Stored data entries:
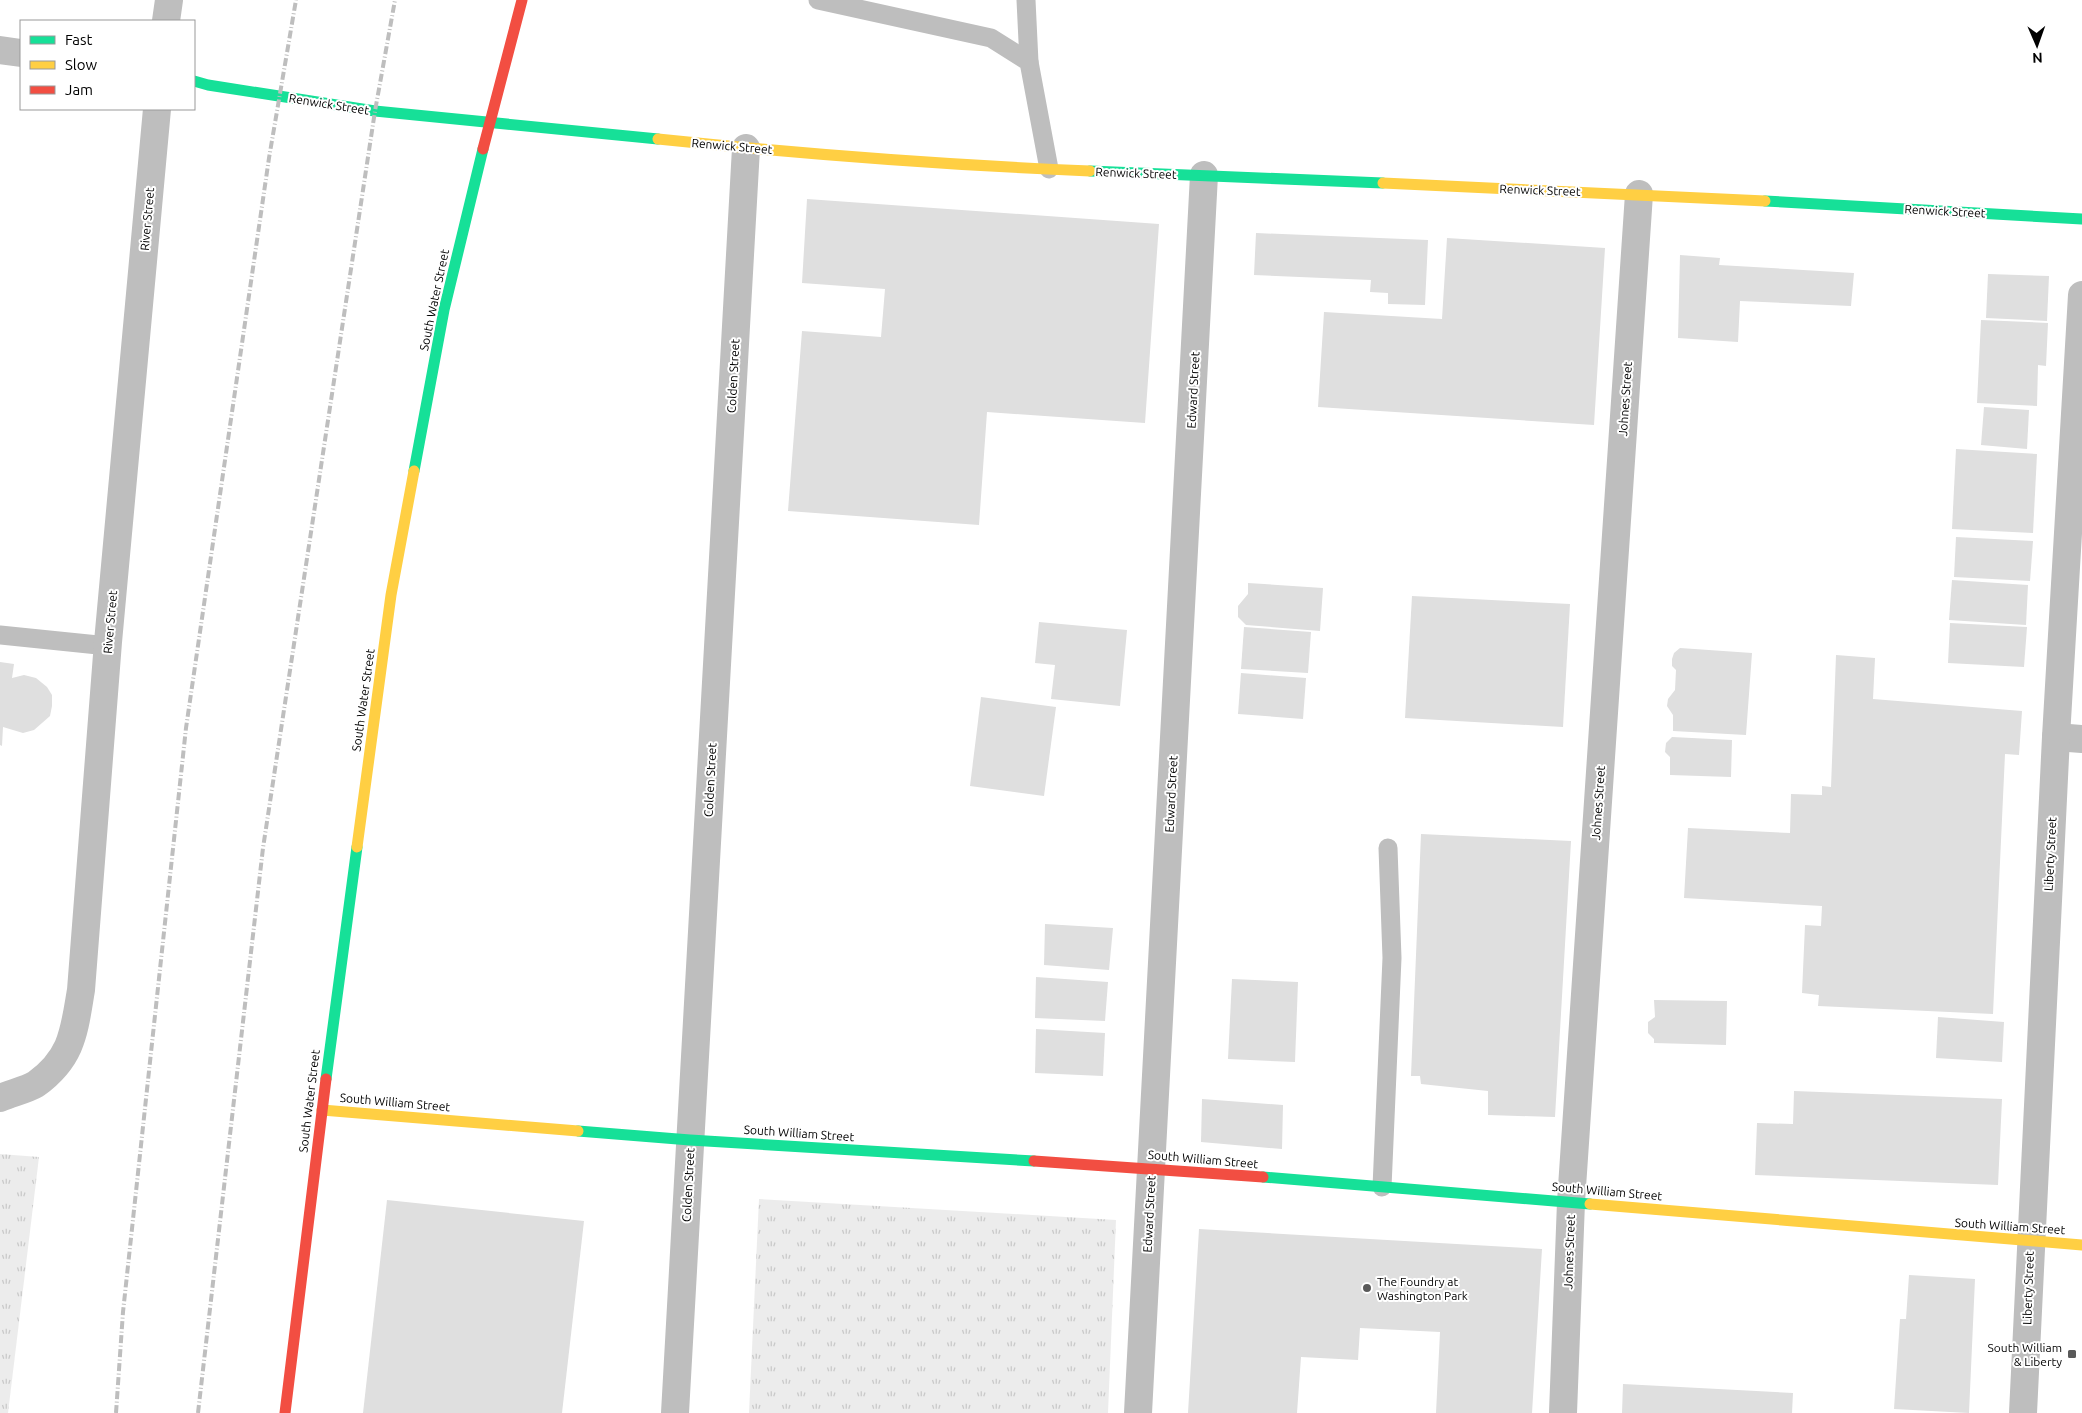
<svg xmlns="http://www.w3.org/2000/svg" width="2082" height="1413" font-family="Ubuntu,sans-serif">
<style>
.grass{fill:url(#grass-tufts)}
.building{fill:#dfdfdf}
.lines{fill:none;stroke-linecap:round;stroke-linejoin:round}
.lane{stroke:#bebebe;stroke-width:19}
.street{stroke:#bebebe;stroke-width:28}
.fast{stroke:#16e098;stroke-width:11}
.slow{stroke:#ffcf43;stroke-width:11}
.jam{stroke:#f24e42;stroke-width:11}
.rail{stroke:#bebebe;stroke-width:4;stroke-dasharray:8 2.5 1 2.5;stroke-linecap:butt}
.poi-dot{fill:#595959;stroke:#fff;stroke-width:2}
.labels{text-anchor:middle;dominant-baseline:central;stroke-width:4;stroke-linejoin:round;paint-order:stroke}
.street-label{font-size:12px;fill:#000;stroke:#fff}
.poi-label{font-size:12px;fill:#000;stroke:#fff;text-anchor:start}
</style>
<defs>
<pattern id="grass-tufts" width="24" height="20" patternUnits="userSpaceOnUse" patternTransform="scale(1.25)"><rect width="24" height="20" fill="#ececec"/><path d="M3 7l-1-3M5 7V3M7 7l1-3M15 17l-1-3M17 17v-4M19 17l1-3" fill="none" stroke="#c9c9c9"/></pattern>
</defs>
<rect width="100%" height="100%" fill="#fff"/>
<g class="grass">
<path d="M0,1154L39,1157L8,1413H0Z"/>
<path d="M759,1199L1116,1220L1108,1413H749Z"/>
</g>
<g class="building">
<path d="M807,199L1159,224L1145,423L987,412L979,525L788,511L802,331L881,337L885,289L802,283Z"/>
<path d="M1256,233L1428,240L1425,305L1388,304V293L1370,292L1371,280L1254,275Z"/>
<path d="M1447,238L1605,248L1594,425L1318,407L1324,312L1442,319Z"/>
<path d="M1680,255L1720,258L1719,265L1854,273L1851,306L1740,301L1738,342L1678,338Z"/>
<path d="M1988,274L2049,276L2047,321L1986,318Z"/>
<path d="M1981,320L2048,323L2046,366L2038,365L2037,406L1977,403Z"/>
<path d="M1984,407L2029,410L2027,449L1981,445Z"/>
<path d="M1956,449L2037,454L2033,533L1952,529Z"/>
<path d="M1956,537L2033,541L2030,581L1954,577Z"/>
<path d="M1952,580L2028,585L2026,625L1949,620Z"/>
<path d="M1248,583L1323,588L1320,631L1246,625L1238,617V606L1248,594Z"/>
<path d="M1412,596L1570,604L1563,727L1405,718Z"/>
<path d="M1039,622L1127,630L1120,706L1051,699L1055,665L1035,663Z"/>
<path d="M1950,623L2027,627L2024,667L1948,663Z"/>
<path d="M1244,627L1311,632L1308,673L1241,669Z"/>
<path d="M1680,648L1752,653L1746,735L1673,731V715L1667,706L1668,699L1675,690L1676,670L1672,666V659L1674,653Z"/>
<path d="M1836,655L1875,658L1873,699L2022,711L2019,755L2005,754L1993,1014L1818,1006L1819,995L1802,993L1805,925L1821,926L1822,906L1684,898L1688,828L1790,833L1791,794L1822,795V786L1831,787Z"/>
<path d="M0,662L14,664L12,678L24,675L36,678L47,687L52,695V706L50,716L34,730L23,733L3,727L2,746L0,745Z"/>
<path d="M1241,673L1306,678L1303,719L1238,714Z"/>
<path d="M981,697L1056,707L1044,796L970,786Z"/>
<path d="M1672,737L1732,740L1731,777L1670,775V757L1665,752L1666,743Z"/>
<path d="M1421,834L1571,841L1555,1117L1488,1115V1091L1421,1084L1420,1076H1411Z"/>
<path d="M1045,924L1113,928L1109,970L1044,965Z"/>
<path d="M1036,977L1108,982L1105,1021L1035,1018Z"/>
<path d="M1232,979L1298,982L1295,1062L1228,1059Z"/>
<path d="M1654,1000L1727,1001L1726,1045L1654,1043V1039L1648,1033V1022L1655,1017Z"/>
<path d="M1938,1017L2004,1022L2002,1062L1936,1058Z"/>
<path d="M1036,1029L1105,1033L1103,1076L1035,1073Z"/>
<path d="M1794,1091L2002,1099L1998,1185L1755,1175L1757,1123L1793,1124Z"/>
<path d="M1202,1099L1283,1105L1282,1149L1201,1142Z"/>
<path d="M387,1200L584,1221L562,1413H363Z"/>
<path d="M1199,1229L1542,1249L1532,1413H1436L1440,1332L1360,1328L1358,1360L1301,1357L1297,1413H1188Z"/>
<path d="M1909,1275L1975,1279L1969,1413L1894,1409L1900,1319H1906Z"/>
<path d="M1623,1384L1793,1393L1792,1413H1622Z"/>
</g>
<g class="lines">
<g class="lane">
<path d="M818,0L991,38L1029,62L1049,169"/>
<path d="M1026,0L1029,62"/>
<path d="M0,635L108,646"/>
<path d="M1382,1187L1392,958L1388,848"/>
</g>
<g class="street">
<path d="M166,21L169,0"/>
<path d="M0,50L21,53"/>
<path d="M2056,737L2082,739"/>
<path d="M0,1098C11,1093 26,1090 36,1084C73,1057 74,1031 81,990L108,642L157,109"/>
<path d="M675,1413L746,148"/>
<path d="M1138,1413L1204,175"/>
<path d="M1563,1413L1571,1202L1639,194"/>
<path d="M2023,1413L2056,737L2082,295"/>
</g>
<g class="fast">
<path d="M194,81L208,85L375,111L658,139"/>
<path d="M1090,171L1383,183"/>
<path d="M1765,201L2082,219"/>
<path d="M414,471L444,310L483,149"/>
<path d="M326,1079L357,847"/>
<path d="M578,1131L690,1140L1034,1161"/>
<path d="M1263,1177L1590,1204"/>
</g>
<g class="slow">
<path d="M658,139C802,154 946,165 1090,171"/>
<path d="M1383,183L1765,201"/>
<path d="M357,847L391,595L414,471"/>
<path d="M322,1110L578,1131"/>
<path d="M1590,1204L2082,1245"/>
</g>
<g class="jam">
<path d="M483,149L522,0"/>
<path d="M1034,1161L1263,1177"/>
<path d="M285,1413L326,1079"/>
</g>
<g class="rail">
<path d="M116,1413L123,1312L186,728L269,158L296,0"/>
<path d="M198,1413L263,848L375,111L395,0"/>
</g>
</g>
<g class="poi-dot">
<circle cx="1367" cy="1288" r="5"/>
<rect x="2067" y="1349" width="10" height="10" rx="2.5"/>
</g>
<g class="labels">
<g class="street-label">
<text transform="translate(329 104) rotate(9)">Renwick Street</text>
<text transform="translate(732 146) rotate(5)">Renwick Street</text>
<text transform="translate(1136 173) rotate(2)">Renwick Street</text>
<text transform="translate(1540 190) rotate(2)">Renwick Street</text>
<text transform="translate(1945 211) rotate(3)">Renwick Street</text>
<text transform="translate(147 219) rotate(-85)">River Street</text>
<text transform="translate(434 300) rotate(-78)">South Water Street</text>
<text transform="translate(733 376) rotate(-87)">Colden Street</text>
<text transform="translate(1193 390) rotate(-87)">Edward Street</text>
<text transform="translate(1625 399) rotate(-86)">Johnes Street</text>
<text transform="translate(110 622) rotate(-85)">River Street</text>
<text transform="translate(363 700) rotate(-82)">South Water Street</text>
<text transform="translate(710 780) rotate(-87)">Colden Street</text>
<text transform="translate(1171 794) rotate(-87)">Edward Street</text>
<text transform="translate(1598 803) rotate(-86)">Johnes Street</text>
<text transform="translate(2050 854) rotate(-87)">Liberty Street</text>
<text transform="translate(309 1101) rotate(-83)">South Water Street</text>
<text transform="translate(395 1102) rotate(5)">South William Street</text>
<text transform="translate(799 1133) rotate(4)">South William Street</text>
<text transform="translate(1203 1159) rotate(5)">South William Street</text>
<text transform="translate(688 1185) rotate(-87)">Colden Street</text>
<text transform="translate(1607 1191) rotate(5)">South William Street</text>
<text transform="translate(1149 1214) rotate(-87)">Edward Street</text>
<text transform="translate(2010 1226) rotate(4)">South William Street</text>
<text transform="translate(1569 1252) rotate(-88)">Johnes Street</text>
<text transform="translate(2028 1288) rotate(-88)">Liberty Street</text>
</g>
<g class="poi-label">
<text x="1377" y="1281">The Foundry at<tspan x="1377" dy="14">Washington Park</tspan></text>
<text x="2062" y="1347" text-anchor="end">South William<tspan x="2062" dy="14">&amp; Liberty</tspan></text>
</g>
</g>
<rect x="20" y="20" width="175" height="90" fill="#ffffff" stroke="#999999"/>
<rect x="30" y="36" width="25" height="8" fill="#16e098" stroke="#999999"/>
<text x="65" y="45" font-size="15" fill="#000000">Fast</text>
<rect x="30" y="61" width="25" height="8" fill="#ffcf43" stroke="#999999"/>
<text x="65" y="70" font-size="15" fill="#000000">Slow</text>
<rect x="30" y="86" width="25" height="8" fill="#f24e42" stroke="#999999"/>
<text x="65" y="95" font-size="15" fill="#000000">Jam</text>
<g transform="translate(2037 45) rotate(178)" stroke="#ffffff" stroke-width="4" paint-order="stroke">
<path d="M0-4L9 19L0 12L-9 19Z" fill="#000000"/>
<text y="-8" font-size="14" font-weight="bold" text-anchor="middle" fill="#000000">N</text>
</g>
</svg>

■ **Your instructions**
Among the lines of the preceding data, which ones hold the word "middle"? List them.

■ **Solution for this task**
.labels{text-anchor:middle;dominant-baseline:central;stroke-width:4;stroke-linejoin:round;paint-order:stroke}
<text y="-8" font-size="14" font-weight="bold" text-anchor="middle" fill="#000000">N</text>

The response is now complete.